Could you show all lines in the entries below that contain the string "University"?
START DATA LISTING
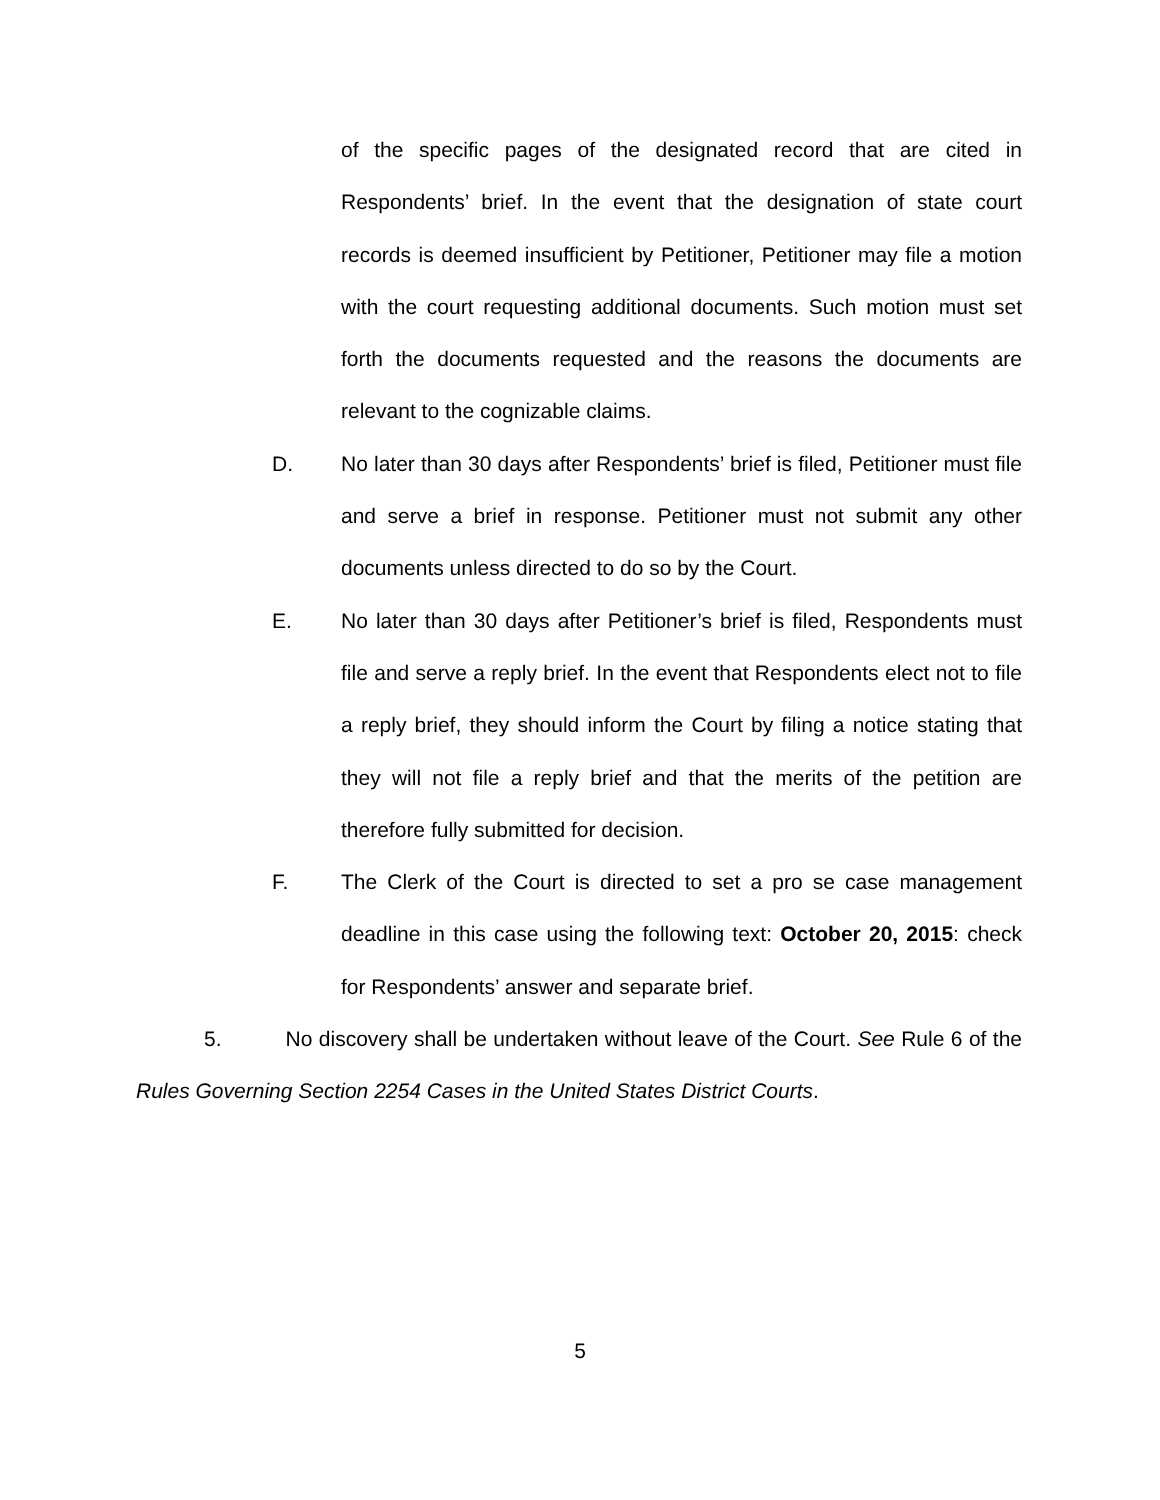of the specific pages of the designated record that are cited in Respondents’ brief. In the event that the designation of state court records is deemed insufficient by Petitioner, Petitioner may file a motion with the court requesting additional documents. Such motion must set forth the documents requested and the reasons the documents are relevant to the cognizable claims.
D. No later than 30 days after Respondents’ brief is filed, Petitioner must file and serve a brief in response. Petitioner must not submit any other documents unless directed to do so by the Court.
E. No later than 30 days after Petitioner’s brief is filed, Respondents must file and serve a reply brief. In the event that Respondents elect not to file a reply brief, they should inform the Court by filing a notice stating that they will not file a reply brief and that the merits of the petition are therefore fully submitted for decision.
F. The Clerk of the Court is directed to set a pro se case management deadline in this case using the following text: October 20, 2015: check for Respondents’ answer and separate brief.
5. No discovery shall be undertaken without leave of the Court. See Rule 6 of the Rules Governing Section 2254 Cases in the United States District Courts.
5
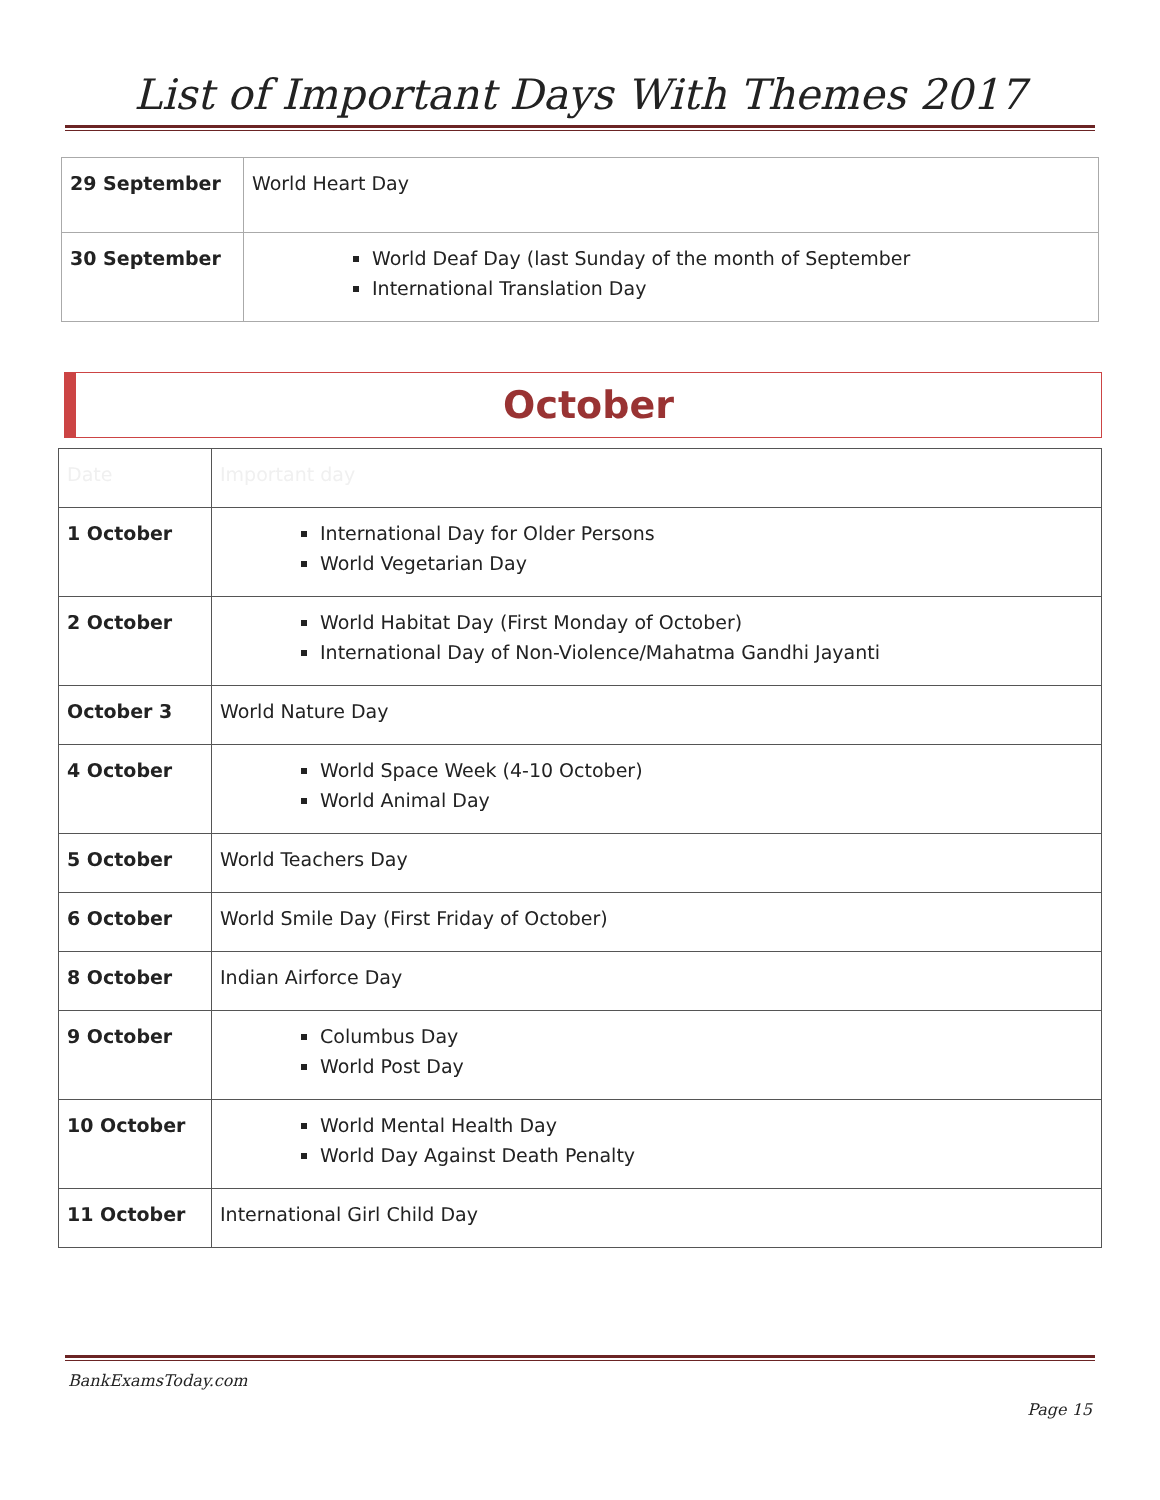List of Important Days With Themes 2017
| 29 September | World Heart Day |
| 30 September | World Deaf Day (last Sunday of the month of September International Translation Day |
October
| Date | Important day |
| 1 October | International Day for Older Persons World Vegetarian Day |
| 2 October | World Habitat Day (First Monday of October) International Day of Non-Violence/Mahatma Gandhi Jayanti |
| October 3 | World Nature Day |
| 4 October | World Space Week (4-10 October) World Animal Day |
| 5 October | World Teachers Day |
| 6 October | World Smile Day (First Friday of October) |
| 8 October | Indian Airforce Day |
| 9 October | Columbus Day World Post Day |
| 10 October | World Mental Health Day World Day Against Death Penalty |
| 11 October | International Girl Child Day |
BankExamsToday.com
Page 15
END DATA LISTING
START DATA LISTING
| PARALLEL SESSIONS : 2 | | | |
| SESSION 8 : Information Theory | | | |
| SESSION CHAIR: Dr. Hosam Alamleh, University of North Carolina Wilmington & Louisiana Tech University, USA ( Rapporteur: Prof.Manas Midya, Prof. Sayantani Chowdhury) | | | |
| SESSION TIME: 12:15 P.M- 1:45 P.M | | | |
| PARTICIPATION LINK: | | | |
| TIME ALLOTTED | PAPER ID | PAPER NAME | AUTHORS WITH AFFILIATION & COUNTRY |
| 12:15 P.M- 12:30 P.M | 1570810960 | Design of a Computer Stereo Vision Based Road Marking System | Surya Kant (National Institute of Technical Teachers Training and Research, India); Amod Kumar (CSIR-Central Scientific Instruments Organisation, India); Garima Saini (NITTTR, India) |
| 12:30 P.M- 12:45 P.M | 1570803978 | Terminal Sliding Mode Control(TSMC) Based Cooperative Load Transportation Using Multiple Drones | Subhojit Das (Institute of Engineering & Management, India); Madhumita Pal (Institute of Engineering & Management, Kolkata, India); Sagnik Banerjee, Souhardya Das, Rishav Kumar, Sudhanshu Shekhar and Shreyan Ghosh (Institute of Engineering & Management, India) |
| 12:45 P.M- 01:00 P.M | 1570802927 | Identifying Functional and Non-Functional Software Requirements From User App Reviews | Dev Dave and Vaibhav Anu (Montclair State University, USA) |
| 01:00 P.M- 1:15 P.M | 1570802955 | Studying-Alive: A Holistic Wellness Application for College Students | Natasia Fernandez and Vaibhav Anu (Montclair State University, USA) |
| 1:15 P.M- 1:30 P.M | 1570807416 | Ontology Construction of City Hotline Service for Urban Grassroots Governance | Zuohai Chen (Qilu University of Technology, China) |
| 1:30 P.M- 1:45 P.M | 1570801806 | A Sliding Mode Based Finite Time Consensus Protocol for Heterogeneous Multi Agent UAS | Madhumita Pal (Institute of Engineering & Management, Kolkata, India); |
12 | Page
END DATA LISTING
** SOLUTION TO THIS TASK **
| SESSION CHAIR: Dr. Hosam Alamleh, University of North Carolina Wilmington & Louisiana Tech University, USA ( Rapporteur: Prof.Manas Midya, Prof. Sayantani Chowdhury) | | | |
| 12:45 P.M- 01:00 P.M | 1570802927 | Identifying Functional and Non-Functional Software Requirements From User App Reviews | Dev Dave and Vaibhav Anu (Montclair State University, USA) |
| 01:00 P.M- 1:15 P.M | 1570802955 | Studying-Alive: A Holistic Wellness Application for College Students | Natasia Fernandez and Vaibhav Anu (Montclair State University, USA) |
| 1:15 P.M- 1:30 P.M | 1570807416 | Ontology Construction of City Hotline Service for Urban Grassroots Governance | Zuohai Chen (Qilu University of Technology, China) |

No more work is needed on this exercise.